━━━━━ Фрагмент страницы ━━━━━

Представим себе еще раз ситуацию того лета…
Сталин получает информацию о близящейся войне от нелегалов и легальных закордонных резидентур Меркулова из НКГБ, от нелегалов генерала Голикова из ГРУ Генштаба, от военных атташе и по дипломатическим каналам. Но все это может быть стратегической провокацией Запада, видящего в столкновении СССР и Германии собственное спасение.
Однако есть созданная Берией разведка погранвойск, и вот ее-то информации верить не только можно, но и надо. Это — интегральная информация от такой разветвленной периферийной разведывательной сети, что лишь она может быть достоверной. И эта информация доказывает близость войны.
Подобная (и независимая!) информация приходит также от разведотделов приграничных армейских округов. И ей тоже можно и нужно верить. Но как проверить все окончательно?
Идеальный вариант — спросить самого Гитлера о его подлинных намерениях. Не окружение фюрера, а его самого, потому что фюрер не раз неожиданно даже для окружения менял сроки реализации собственных приказов!
И Сталин 18 июня обращается к Гитлеру о срочном направлении в Берлин Молотова для взаимных консультаций. Я подчеркиваю, уважаемый читатель, что сообщаю не о гипотезе, а о факте! Сталин действительно делал Гитлеру такое предложение.
Гитлер отказывает.
Даже если бы он начал тянуть с ответом, это было бы для Сталина доказательством близости войны. Но Гитлер вообще сразу отказал. И Сталин понял: это — война. И для окончательной проверки посылает в разведку Захарова, а точнее — отдает соотвествующие распоряжения, подключая сюда и Берию.

━━━━━

* Задание
Какого числа, согласно фрагменту страницы о предвоенном лете, Сталин обратился к Гитлеру с предложением срочно направить Молотова в Берлин для взаимных консультаций? Строки, приведённые далее, для работы не понадобятся.

━━━━━ Выдержки из записей ━━━━━

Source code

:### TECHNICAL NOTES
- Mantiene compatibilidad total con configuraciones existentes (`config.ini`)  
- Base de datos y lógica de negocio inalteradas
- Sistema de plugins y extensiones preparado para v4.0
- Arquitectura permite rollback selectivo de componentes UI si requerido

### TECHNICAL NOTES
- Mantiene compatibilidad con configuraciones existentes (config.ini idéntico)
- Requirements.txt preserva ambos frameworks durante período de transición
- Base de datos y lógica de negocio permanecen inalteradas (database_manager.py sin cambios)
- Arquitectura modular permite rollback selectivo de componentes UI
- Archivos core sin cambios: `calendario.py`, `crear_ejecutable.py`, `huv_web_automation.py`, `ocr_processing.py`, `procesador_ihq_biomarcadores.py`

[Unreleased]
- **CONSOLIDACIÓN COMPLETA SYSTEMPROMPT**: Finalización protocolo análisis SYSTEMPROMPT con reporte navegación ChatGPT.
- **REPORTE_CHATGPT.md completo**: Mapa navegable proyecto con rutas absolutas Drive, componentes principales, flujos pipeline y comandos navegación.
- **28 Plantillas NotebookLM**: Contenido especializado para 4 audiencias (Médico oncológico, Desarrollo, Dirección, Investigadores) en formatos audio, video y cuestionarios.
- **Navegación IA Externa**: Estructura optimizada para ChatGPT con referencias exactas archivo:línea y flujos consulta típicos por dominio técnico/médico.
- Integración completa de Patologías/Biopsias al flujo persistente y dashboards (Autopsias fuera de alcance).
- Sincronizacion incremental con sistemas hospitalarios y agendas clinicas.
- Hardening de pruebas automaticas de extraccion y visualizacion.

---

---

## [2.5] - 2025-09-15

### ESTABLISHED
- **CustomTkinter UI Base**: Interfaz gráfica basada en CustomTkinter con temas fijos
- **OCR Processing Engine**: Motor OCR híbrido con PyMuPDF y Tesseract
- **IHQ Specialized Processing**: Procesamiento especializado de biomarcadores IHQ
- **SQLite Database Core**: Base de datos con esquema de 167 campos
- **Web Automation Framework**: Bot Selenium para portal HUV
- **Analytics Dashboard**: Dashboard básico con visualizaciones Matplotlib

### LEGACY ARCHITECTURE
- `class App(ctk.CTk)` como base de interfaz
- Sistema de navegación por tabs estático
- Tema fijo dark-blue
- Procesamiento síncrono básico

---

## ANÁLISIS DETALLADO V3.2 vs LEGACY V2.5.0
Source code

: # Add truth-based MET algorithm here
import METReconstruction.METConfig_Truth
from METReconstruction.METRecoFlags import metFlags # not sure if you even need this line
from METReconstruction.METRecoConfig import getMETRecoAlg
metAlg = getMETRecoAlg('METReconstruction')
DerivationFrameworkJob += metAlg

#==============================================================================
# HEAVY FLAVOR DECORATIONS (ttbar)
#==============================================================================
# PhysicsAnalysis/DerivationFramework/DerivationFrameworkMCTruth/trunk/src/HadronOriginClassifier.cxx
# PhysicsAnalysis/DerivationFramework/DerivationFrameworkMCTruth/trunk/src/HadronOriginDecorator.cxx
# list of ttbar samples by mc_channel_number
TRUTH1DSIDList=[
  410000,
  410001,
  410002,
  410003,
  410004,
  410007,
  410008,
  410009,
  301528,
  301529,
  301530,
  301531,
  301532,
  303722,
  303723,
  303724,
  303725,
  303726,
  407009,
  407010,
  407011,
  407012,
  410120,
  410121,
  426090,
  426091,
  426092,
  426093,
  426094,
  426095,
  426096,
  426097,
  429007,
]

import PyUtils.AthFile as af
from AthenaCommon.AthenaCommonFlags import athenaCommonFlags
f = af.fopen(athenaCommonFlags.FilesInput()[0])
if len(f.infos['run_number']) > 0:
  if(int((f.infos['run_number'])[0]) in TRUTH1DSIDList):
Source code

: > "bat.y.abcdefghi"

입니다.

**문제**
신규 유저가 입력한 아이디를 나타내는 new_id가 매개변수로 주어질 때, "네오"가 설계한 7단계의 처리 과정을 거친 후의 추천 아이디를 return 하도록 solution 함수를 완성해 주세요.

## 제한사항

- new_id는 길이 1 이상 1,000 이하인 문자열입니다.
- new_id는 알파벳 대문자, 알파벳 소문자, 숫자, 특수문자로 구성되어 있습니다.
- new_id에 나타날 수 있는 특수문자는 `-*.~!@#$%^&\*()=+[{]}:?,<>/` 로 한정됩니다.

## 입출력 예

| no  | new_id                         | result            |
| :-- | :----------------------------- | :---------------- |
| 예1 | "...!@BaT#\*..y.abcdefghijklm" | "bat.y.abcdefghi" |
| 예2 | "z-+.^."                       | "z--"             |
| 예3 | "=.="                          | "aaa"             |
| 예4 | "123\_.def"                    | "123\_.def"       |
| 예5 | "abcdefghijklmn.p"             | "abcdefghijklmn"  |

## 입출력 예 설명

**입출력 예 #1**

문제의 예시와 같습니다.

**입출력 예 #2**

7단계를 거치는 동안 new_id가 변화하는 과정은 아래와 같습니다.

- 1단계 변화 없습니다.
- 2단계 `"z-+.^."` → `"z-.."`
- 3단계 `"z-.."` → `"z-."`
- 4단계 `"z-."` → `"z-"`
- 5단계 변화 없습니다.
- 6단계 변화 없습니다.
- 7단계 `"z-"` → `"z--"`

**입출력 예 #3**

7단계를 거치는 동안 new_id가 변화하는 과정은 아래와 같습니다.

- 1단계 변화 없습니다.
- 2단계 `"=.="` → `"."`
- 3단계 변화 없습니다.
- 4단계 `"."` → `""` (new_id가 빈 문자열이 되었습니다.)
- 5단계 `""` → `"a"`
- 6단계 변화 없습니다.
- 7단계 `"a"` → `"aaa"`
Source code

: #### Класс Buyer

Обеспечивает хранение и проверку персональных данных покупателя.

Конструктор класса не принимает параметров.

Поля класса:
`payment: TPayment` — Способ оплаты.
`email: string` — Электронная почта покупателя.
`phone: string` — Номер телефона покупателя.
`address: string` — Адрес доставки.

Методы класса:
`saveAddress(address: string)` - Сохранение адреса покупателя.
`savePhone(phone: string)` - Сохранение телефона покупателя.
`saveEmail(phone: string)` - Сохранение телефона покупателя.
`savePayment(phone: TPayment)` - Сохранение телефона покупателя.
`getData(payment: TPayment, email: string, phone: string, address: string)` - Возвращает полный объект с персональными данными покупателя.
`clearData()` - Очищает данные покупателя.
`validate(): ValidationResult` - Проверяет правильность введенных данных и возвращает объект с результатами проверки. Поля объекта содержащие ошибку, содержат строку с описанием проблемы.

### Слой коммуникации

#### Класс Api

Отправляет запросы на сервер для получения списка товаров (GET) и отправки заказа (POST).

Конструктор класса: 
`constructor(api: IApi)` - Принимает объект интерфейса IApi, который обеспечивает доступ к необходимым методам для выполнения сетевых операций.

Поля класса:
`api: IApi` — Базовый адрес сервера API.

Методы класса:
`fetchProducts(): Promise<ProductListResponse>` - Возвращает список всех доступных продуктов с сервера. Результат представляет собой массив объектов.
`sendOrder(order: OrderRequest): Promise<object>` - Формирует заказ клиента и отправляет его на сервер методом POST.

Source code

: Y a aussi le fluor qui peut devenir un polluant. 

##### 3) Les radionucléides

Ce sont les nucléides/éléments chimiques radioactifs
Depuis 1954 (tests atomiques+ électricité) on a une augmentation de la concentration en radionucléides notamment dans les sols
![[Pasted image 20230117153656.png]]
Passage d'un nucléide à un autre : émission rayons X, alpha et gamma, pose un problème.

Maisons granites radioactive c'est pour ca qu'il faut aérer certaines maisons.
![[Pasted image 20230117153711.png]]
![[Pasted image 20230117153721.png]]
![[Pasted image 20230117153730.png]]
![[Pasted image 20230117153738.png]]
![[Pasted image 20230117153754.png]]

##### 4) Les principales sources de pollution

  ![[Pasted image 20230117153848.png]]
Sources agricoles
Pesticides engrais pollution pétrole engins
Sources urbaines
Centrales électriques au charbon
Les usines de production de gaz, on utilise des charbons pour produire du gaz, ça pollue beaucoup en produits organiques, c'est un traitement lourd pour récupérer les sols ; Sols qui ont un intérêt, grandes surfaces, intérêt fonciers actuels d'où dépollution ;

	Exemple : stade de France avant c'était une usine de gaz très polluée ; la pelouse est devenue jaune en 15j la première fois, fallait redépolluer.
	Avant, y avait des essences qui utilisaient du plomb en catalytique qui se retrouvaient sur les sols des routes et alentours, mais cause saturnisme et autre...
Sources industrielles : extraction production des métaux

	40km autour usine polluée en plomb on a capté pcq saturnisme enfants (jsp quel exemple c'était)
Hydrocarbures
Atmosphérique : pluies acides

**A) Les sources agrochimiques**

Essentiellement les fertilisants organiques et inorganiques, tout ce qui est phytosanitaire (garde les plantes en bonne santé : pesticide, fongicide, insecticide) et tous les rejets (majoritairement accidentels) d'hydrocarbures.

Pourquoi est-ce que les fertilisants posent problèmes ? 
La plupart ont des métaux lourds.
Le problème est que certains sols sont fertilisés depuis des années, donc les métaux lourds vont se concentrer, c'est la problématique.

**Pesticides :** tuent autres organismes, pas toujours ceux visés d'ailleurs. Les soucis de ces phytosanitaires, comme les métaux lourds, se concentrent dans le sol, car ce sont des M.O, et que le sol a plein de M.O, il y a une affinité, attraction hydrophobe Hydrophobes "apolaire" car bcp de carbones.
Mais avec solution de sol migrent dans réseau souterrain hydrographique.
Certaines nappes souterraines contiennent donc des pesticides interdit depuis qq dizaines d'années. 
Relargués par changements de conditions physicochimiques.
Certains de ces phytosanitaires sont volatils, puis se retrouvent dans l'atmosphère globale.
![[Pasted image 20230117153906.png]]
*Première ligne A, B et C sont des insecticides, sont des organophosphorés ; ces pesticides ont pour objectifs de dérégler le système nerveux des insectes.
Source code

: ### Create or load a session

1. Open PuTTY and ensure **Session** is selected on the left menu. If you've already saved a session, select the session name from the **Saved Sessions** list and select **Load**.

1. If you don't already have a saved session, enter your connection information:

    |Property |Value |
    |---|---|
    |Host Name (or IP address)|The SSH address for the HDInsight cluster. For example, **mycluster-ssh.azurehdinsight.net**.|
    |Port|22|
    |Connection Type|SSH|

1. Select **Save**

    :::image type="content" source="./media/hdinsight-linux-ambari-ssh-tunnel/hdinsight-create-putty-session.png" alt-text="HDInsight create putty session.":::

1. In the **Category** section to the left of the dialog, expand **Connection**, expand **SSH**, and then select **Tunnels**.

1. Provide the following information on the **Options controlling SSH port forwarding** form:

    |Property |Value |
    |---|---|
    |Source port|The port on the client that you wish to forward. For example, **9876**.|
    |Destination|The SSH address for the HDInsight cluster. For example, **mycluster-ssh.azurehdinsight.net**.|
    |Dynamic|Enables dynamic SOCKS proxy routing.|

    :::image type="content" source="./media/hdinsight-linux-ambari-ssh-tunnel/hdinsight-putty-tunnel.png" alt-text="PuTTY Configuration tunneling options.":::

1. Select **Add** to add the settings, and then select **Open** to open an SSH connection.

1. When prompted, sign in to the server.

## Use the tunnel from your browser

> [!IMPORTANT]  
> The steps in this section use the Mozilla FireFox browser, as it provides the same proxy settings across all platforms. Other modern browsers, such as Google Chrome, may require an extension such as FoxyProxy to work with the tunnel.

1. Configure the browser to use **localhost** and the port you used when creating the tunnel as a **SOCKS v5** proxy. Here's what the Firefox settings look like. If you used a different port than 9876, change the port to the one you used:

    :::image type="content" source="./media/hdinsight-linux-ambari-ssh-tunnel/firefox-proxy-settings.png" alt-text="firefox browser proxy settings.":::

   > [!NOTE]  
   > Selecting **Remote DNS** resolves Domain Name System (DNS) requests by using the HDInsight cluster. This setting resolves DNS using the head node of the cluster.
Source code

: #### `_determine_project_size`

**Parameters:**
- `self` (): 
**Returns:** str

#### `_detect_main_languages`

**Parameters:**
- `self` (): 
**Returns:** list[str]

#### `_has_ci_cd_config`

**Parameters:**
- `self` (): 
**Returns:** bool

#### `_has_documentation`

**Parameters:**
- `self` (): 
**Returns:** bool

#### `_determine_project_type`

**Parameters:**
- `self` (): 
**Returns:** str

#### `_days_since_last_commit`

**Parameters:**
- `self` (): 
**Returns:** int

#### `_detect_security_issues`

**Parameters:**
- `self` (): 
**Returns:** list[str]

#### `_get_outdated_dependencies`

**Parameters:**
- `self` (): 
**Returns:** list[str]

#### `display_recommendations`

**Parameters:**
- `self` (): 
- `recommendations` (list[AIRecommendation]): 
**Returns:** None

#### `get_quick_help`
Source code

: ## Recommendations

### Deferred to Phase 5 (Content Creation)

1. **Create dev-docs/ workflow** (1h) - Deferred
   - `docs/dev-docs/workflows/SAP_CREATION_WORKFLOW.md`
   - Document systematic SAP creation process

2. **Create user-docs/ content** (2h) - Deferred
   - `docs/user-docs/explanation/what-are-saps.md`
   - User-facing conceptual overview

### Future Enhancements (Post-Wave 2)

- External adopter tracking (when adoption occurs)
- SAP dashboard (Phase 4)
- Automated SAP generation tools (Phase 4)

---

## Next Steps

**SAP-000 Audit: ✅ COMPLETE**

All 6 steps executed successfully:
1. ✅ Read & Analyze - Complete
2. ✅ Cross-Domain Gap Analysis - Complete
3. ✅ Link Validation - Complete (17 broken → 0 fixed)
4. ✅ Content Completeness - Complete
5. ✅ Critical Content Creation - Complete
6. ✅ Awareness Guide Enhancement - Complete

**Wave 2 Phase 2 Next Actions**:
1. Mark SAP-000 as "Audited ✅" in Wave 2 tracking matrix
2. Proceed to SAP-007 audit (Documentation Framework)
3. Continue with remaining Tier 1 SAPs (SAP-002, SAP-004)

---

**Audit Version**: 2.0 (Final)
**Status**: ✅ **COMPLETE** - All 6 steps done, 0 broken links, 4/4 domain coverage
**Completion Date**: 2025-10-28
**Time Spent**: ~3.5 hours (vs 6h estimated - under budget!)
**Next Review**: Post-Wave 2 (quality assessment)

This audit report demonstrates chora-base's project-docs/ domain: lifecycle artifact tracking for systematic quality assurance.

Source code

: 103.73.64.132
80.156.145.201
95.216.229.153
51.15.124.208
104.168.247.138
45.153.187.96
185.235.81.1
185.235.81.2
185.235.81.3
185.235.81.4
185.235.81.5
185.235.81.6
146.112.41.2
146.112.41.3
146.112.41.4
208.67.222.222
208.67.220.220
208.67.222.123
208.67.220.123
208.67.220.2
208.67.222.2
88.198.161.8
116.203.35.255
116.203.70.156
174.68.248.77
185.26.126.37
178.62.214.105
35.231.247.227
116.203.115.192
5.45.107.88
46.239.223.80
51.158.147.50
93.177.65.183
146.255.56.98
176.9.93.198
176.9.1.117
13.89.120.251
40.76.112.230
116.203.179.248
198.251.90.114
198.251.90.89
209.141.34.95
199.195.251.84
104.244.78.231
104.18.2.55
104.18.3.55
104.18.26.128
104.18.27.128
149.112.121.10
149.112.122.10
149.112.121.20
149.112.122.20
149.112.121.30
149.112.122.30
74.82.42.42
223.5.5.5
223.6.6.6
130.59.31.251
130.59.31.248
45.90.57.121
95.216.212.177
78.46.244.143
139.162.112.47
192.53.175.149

━━━━━

* Письменный ответ
18 июня.